Испанская баллада (Еврейка из Толедо) - Лион Фейхтвангер
Шрифт:
Интервал:
Закладка:
Наконец три дня, казавшиеся вечностью, миновали и он снова был в Галиане, и прежний беспредельный неземной восторг, от которого дух захватывало, наполнял их обоих.
Она была покорна всем его желаниям, но ему всего было мало — и ласк, и поцелуев, и объятий, и слияний. Он жаждал её все сильнее и неистовствовал оттого, что жажда его неутолима.
Он был одно с ней больше, чем с самим собой. Ей он поверял те по-королевски горделивые и по-детски наивные тайны, которые до тех пор никому, даже себе самому, не решался доверить; и когда ему казалось, что он открыл ей самое сокровенное, её близость побуждала его признаваться в том, что было скрыто еще глубже.
Он любил, когда Ракель что-нибудь отвечала. Её ответы почти всегда были неожиданны и вместе с тем понятны для него. Но не меньше любил он, когда она молчала — кто еще умел так красноречиво молчать, соглашаться, возражать, радоваться, сетовать, порицать?
И снова для них обоих не существовало времени, не существовало ни прошлого, ни будущего, одно только до краев наполненное настоящее.
Но Ракель неожиданным ударом рассекла это блаженство вне времени.
— Сегодня вечером я собираюсь ехать к отцу в Толедо, — объявила она.

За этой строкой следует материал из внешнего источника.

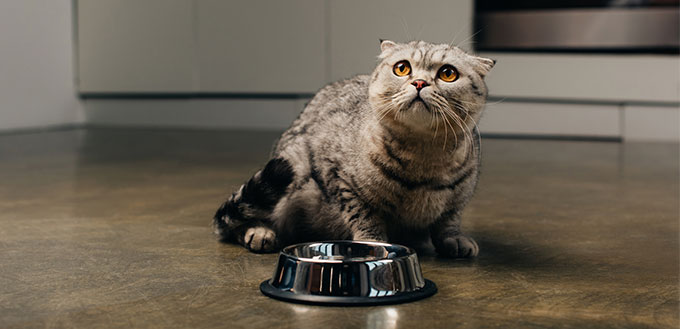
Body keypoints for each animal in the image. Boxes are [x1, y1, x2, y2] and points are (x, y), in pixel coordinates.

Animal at [215, 40, 496, 256]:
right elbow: (363, 215)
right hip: (290, 168)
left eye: (448, 73)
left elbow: (448, 220)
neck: (423, 156)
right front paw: (372, 241)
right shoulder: (339, 178)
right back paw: (259, 231)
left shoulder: (459, 196)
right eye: (402, 68)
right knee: (237, 220)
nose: (418, 83)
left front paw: (453, 239)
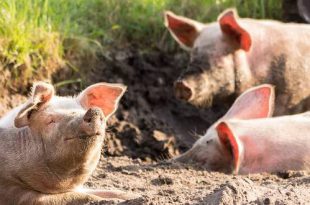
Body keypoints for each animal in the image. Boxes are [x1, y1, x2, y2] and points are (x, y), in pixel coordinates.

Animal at [0, 81, 137, 203]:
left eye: (81, 111)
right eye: (51, 120)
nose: (94, 111)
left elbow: (105, 191)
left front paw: (133, 197)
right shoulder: (14, 192)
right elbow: (76, 197)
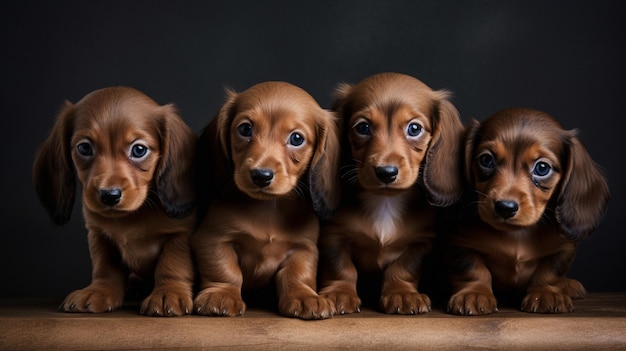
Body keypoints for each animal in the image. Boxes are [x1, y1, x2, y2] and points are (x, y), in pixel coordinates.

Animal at [31, 87, 196, 316]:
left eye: (139, 150)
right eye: (84, 148)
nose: (109, 195)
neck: (131, 217)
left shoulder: (181, 232)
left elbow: (172, 262)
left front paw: (167, 293)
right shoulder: (98, 234)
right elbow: (105, 267)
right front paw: (98, 291)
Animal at [193, 81, 338, 320]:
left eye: (297, 139)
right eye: (245, 129)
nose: (261, 175)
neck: (268, 209)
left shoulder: (303, 248)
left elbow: (298, 273)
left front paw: (304, 296)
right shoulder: (212, 238)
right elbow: (225, 270)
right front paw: (221, 294)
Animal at [316, 73, 464, 314]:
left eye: (414, 129)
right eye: (363, 127)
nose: (386, 172)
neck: (385, 201)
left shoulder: (420, 241)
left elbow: (403, 268)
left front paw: (402, 294)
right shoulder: (333, 234)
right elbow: (341, 267)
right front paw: (339, 293)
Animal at [446, 108, 608, 316]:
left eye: (542, 168)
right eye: (486, 159)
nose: (505, 207)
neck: (517, 234)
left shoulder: (564, 248)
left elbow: (549, 273)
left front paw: (546, 294)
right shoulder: (460, 243)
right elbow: (473, 269)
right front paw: (474, 293)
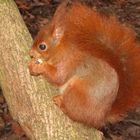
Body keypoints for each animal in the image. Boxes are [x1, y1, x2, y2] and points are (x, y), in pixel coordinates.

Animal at [28, 1, 140, 129]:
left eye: (42, 46)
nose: (30, 53)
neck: (62, 51)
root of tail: (101, 117)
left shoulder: (69, 63)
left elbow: (58, 77)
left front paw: (37, 67)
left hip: (76, 92)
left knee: (74, 114)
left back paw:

Альфонсо в полном смятении смотрел на нее. Кто из них двух сошел с ума? Не могла она этого сказать! Верно, он ослышался или не понял ее. Он переспросил, запинаясь. Она повторила:
— Сегодня вечером я еду к отцу. Вернусь в воскресенье утром.
Ярость поднялась в нем.
— Ты меня не любишь! — вскипел он. — Мы еще как следует не узнали друг друга, а тебя уже тянет прочь. Это смертельная обида. Ты меня не любишь!
Пока он распалялся все сильнее, она думала: «Он страшно одинок, этот горделивый король. У него нет никого, кроме меня. У меня есть и он и отец».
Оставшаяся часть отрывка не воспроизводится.